### Directions for this task
Once the line containing "71, 200, 185]" has been printed, stop; print every line before it exactly, starting at the top of the material below.

● ● ● ● ●

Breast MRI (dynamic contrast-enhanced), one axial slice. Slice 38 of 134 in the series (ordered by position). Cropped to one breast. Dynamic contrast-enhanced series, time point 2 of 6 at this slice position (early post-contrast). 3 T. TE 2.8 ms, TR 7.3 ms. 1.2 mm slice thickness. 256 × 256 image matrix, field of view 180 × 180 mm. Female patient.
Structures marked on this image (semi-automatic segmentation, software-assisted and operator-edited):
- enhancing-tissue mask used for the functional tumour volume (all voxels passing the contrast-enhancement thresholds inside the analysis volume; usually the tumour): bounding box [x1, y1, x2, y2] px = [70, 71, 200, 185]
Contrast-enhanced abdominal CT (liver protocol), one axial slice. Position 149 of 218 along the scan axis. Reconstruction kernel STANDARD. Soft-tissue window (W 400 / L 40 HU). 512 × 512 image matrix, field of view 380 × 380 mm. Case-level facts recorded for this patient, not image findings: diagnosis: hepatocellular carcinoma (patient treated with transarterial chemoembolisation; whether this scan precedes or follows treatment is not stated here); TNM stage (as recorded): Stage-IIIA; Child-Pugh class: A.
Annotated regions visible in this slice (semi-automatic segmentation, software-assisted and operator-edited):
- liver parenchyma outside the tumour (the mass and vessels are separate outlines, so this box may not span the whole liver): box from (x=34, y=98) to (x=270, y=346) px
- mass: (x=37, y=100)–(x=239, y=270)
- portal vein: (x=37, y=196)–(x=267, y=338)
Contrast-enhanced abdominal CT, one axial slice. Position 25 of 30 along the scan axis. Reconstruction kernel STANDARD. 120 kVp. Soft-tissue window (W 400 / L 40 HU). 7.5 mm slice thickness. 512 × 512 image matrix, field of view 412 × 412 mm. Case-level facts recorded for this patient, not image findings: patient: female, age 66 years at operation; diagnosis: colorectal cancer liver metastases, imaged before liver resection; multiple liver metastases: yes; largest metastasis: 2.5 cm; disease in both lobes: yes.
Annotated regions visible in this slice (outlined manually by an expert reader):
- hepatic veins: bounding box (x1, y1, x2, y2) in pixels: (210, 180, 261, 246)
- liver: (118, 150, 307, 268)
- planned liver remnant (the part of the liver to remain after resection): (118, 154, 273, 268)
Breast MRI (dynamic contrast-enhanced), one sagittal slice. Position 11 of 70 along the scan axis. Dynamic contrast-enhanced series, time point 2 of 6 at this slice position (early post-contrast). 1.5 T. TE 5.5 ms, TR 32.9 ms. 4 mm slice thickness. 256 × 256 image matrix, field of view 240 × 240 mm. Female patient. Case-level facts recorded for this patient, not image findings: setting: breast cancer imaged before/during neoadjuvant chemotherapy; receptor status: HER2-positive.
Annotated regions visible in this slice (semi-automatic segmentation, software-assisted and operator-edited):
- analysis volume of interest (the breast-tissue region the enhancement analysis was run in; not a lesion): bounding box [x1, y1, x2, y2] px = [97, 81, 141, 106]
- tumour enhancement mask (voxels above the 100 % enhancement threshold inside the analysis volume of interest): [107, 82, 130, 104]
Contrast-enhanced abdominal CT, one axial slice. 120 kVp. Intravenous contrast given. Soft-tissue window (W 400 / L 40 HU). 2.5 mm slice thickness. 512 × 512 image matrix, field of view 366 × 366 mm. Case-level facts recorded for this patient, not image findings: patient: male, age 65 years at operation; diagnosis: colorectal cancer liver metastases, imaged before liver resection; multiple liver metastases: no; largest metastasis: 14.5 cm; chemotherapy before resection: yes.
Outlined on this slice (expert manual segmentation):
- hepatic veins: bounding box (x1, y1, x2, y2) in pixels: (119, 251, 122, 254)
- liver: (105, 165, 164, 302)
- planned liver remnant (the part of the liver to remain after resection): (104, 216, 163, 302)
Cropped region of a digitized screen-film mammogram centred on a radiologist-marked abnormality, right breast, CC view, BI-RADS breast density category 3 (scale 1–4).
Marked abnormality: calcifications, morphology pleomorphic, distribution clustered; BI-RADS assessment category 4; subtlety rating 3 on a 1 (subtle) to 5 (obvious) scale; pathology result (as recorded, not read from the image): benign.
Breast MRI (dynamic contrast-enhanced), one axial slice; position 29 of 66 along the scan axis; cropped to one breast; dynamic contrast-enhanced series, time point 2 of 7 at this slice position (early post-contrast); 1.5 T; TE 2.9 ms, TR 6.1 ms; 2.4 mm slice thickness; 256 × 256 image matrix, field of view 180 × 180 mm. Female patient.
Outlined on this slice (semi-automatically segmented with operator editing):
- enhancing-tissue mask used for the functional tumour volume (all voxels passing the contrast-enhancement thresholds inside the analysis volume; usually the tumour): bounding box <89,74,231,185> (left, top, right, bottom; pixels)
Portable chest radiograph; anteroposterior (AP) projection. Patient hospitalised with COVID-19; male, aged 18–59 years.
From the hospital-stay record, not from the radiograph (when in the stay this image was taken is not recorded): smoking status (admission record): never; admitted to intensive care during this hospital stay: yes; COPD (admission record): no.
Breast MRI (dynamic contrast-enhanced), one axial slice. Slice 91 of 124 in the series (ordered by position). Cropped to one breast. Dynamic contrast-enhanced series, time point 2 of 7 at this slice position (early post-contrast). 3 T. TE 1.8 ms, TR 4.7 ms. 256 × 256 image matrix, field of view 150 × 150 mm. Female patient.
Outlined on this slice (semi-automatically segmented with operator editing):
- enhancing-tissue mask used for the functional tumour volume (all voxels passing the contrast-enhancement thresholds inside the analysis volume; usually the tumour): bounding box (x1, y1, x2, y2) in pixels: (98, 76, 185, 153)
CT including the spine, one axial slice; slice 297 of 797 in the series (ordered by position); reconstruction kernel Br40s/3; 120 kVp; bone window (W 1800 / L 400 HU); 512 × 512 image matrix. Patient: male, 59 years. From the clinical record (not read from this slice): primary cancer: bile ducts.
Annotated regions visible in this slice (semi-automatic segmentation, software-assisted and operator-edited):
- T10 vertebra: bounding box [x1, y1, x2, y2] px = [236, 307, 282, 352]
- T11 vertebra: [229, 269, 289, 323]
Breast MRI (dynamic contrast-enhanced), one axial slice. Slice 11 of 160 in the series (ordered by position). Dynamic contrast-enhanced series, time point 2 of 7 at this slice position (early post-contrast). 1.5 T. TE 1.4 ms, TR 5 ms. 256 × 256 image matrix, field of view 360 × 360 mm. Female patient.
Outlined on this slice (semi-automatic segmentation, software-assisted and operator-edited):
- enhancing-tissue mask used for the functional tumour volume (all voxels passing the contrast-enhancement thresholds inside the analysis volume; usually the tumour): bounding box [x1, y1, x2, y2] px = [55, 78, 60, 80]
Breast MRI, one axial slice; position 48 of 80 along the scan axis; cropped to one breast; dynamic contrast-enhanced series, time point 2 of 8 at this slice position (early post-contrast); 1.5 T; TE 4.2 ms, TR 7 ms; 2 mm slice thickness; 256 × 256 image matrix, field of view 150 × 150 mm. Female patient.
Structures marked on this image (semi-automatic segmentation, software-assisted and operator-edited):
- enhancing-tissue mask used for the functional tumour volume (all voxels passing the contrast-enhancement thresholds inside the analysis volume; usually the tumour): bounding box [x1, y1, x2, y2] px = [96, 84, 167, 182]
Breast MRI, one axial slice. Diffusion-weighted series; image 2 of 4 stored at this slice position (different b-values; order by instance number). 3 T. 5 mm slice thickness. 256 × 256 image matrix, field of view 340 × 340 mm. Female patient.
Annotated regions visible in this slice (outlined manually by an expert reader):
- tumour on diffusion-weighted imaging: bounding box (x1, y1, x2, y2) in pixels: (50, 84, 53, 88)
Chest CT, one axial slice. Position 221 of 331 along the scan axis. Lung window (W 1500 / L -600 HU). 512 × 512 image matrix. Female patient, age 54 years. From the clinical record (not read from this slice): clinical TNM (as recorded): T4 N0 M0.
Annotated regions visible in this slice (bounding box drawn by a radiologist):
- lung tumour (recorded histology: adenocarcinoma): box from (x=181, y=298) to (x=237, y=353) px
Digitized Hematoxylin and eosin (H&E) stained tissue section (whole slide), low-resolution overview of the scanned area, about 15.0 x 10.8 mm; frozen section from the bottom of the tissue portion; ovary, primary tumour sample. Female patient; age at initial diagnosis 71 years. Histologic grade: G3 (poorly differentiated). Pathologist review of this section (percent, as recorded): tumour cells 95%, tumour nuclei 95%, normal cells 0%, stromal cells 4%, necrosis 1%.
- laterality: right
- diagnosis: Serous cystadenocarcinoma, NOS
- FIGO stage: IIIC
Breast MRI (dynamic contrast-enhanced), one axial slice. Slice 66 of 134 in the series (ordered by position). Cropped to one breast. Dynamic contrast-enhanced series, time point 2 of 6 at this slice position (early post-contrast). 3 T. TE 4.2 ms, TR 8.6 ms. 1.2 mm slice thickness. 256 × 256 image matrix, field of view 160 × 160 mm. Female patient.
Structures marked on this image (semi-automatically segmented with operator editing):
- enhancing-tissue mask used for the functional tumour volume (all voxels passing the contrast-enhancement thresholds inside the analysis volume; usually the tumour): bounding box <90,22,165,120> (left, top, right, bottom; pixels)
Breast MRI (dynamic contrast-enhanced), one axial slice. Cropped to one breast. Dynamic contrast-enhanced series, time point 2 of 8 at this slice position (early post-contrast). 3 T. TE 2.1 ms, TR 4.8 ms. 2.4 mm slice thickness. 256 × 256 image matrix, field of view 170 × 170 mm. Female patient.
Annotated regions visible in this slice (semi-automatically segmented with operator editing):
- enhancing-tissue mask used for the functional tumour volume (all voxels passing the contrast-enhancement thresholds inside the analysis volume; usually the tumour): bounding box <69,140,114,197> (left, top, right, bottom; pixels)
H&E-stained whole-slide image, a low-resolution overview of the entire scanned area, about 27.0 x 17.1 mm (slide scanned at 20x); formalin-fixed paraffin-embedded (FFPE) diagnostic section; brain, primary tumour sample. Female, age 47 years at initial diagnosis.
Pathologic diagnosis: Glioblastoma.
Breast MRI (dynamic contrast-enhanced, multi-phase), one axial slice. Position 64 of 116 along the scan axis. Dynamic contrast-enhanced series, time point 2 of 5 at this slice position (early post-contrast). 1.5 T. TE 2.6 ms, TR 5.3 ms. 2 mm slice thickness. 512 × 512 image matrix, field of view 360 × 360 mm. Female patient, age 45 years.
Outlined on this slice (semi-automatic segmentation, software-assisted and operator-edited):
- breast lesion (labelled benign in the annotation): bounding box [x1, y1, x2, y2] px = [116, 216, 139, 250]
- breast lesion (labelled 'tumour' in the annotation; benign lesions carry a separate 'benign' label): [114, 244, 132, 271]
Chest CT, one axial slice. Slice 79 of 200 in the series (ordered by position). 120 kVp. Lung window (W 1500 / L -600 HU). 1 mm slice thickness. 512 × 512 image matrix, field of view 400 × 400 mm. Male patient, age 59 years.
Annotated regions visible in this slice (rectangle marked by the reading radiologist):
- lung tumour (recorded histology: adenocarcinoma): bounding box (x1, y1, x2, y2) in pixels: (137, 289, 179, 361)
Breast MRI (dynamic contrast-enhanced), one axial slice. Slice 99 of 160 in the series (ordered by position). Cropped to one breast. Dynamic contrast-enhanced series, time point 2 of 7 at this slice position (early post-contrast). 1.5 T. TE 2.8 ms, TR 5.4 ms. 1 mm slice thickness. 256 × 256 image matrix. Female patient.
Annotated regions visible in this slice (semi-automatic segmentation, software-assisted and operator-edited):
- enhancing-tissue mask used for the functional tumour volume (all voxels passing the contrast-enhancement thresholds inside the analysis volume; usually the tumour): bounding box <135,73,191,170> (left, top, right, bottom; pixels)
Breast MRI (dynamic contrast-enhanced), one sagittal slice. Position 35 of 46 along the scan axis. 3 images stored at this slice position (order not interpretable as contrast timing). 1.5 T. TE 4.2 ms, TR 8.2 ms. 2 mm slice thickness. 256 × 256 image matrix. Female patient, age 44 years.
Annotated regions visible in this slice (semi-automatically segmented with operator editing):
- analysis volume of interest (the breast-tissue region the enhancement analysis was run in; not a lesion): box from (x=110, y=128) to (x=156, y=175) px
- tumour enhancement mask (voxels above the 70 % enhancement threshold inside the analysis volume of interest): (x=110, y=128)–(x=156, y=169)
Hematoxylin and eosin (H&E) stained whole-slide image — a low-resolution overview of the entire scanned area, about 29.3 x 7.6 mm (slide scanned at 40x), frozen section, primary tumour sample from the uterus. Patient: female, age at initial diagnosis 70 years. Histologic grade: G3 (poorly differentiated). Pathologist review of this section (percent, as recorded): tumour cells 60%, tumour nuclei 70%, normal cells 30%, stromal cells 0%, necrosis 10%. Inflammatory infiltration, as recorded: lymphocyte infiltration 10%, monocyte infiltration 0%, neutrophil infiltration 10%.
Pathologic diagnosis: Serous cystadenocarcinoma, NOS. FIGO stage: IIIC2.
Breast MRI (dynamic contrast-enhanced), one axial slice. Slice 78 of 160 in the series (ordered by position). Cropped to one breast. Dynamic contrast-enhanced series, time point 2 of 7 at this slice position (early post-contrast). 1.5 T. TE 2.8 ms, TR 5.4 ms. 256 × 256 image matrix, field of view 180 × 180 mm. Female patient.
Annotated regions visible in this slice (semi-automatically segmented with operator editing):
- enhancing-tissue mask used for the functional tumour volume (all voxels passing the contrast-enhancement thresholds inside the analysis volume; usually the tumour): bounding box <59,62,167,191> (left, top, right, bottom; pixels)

● ● ● ● ●

### Response to this exercise
Breast MRI (dynamic contrast-enhanced), one axial slice. Slice 38 of 134 in the series (ordered by position). Cropped to one breast. Dynamic contrast-enhanced series, time point 2 of 6 at this slice position (early post-contrast). 3 T. TE 2.8 ms, TR 7.3 ms. 1.2 mm slice thickness. 256 × 256 image matrix, field of view 180 × 180 mm. Female patient.
Structures marked on this image (semi-automatic segmentation, software-assisted and operator-edited):
- enhancing-tissue mask used for the functional tumour volume (all voxels passing the contrast-enhancement thresholds inside the analysis volume; usually the tumour): bounding box [x1, y1, x2, y2] px = [70, 71, 200, 185]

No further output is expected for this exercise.